The opposition parties, mainly Congress have claimed that GDP for the Q3 of financial year 2019-20 is going to be further down, given the state of economy.
India’s economic growth, GDP, has slipped to slab 5% level @ 4.5% in July – September quarter, which is a six year low. India’s GDP grew by 4.5% in the three months ending September, the lowest since March 2013, which comes after the 5% GDP growth in June quarter. It highlights the current economic crises, created by factors- both structural and cyclical, as well as domestic and global. The slowdown is evident across all sectors- manufacturing, select services and agriculture.
(Source: National Statistics Office)
India was the world’s fastest growing economy until last year, posting quarterly growth rates of as high of 9.4% in 2016. A crisis among shadow banks – a key source of funding for small businesses and consumers – weak rural spending, lack of infrastructure and a global slowdown have since conspired to bring down growth steadily to this level.
The people in Government are still claiming that there is a slowdown in economy but it cannot be termed as recession. This will be over come in Q3 but how? The answers are not there. We are witnessing for the first time, a series of measures in tranches, here and there covering only a few industries. Government has slashed corporate taxes, setup a special real – estate fund, merged banks and announced the biggest privatization driven in more than a decade. The Reserve Bank of India (RBI) has already cut interest rates by 135 basis points this year to the lowest since 2009.
There is no comprehensive review of situation and problems on hand. Our Finance Minister says that ‘we are willing to hear, willing to react, willing to give interventions when necessary’, but such scattered and random hands-on approach is actually not working. Even the Home Minister is now talking of economy stating that Government is taking the required initiatives.
Passing the buck and making just announcements or statements won’t help. Taking action and seeing that such actions are bringing in the desired results would help.
What is required is identification of problem areas and issues and fixing them by taking right kind of policy decisions. The impact may take some times but concrete and comprehensive steps are required to boost both, consumption as well as production. With GST in, consumers are important stakeholders and the most affected lot. They are hit by both, higher taxes (direct as well as indirect) and non-availability of any input tax benefit. If we address the issue of consumption, demand will suo moto pick up requiring more production and industrial activity. Increasing domestic consumption, disposable incomes in hands of citizens, creating employment opportunities and enhancing production, all are inter-linked and have a multiplier effect.

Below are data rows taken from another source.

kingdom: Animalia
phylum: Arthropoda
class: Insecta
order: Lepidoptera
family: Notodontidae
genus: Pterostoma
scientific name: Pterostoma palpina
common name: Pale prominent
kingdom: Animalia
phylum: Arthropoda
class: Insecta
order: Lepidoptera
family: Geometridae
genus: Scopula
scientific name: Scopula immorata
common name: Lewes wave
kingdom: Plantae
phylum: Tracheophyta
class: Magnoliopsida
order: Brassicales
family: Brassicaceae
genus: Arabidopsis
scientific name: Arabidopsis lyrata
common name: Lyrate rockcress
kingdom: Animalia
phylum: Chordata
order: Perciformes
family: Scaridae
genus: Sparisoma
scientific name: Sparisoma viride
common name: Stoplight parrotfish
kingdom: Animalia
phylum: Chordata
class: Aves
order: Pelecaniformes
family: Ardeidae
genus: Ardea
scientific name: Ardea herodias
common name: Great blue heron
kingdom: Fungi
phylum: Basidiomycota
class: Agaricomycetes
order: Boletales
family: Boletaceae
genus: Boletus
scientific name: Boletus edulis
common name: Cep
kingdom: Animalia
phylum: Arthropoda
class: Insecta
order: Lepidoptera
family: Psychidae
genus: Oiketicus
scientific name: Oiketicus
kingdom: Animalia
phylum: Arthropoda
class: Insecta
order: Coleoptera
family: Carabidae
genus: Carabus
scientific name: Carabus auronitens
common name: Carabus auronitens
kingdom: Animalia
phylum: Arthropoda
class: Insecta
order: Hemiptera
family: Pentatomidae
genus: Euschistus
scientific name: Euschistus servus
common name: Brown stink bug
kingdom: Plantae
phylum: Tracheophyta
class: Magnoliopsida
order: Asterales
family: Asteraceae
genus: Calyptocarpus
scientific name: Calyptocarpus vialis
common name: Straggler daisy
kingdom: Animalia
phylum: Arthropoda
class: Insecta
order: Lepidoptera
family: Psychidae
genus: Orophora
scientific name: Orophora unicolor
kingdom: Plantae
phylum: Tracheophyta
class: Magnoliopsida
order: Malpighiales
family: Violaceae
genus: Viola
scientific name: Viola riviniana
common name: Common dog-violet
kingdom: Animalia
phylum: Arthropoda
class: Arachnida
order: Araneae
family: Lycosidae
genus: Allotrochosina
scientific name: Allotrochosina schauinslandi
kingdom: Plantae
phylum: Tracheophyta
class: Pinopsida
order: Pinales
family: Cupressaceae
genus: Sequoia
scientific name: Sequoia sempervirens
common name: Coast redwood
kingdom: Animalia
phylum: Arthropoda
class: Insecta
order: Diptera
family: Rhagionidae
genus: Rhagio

It is also imperative that the Government goes out and listen to economists, industry, professionals and other stakeholders and use that collective wisdom for public good. It if but not happening GST is one example where Government has failed in achieving the desired results. Corporate India is working hard but right kind of policy deficit is a bottleneck. It can sail through provided the Government supports and is keen in coming out of this ‘slowdown’ mess. We can’t every time look at past and say that 2019 is better than 2014. We have to ensure that future is promising and businesses as well as country prospers.
There is no clear policy on GST except that it will continue. How will it improve, nobody talks on that. Look at the number of man hours wasted due to faulty implementation of GST over last 30 months. Business and professionals are just doing compliances, not much of value addition.
However, stock markets have been behaving as if they are decoupled with the economic growth. While BSE sensex has breached 41K mark and Nifty has breached 12K mark last week, it appears that stock indices have nothing to do with economic parameters.
The questions confronting every one’s mind are manifold, viz,
Amidst the gloomy state of economy, 6% growth in GST collection for the month of November, 2019 has come as a ventilator to the depressing economic sentiments. Once again, for eighth time in last 30 months of GST regime, the GST revenue collection has breached one lakh rupees mark in November, 2019.
The Goods and Services Tax (GST) collection has bounced back to the Rs. 1 lakh mark in November, 2019 after a gap of three months at Rs. 1,03,492 crore, which is 6% year on year growth. Out of the gross GST revenue collected in November, the amount under CGST was Rs. 19592 crore, SGST Rs. 27,144 crore IGST Rs. 49,028 crore (including Rs. 20,948 crore collected on imports) and cess is Rs. 7,727 crore (including Rs. 869 crore collected on imports).
While the Government may attribute this to enhanced voluntary compliances and recent stimulus provided to various sectors, a hard fact is that this growth is majorly due to October being a festive month in India witnessing enhanced commercial activities and spending. Anti evasion measures could also have facilitated compliances and hence rise in taxes.